EXERCISE
Pictures stay out. Extract the lines below from the first one through the line with "w tytule? O myślenie", both included.
DATASET ENTRIES below:
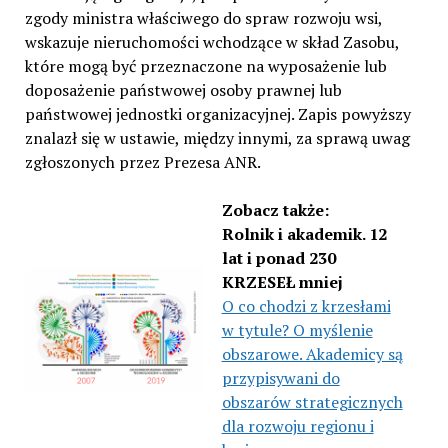
zgody ministra właściwego do spraw rozwoju wsi,
wskazuje nieruchomości wchodzące w skład Zasobu,
które mogą być przeznaczone na wyposażenie lub
doposażenie państwowej osoby prawnej lub
państwowej jednostki organizacyjnej. Zapis powyższy
znalazł się w ustawie, między innymi, za sprawą uwag
zgłoszonych przez Prezesa ANR.
Zobacz także:
Rolnik i akademik. 12
lat i ponad 230
KRZESEŁ mniej
O co chodzi z krzesłami
w tytule? O myślenie
obszarowe. Akademicy są
przypisywani do
obszarów strategicznych
dla rozwoju regionu i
End of DATASET ENTRIES.
RESULT OF THE TASK
zgody ministra właściwego do spraw rozwoju wsi,
wskazuje nieruchomości wchodzące w skład Zasobu,
które mogą być przeznaczone na wyposażenie lub
doposażenie państwowej osoby prawnej lub
państwowej jednostki organizacyjnej. Zapis powyższy
znalazł się w ustawie, między innymi, za sprawą uwag
zgłoszonych przez Prezesa ANR.
Zobacz także:
Rolnik i akademik. 12
lat i ponad 230
KRZESEŁ mniej
O co chodzi z krzesłami
w tytule? O myślenie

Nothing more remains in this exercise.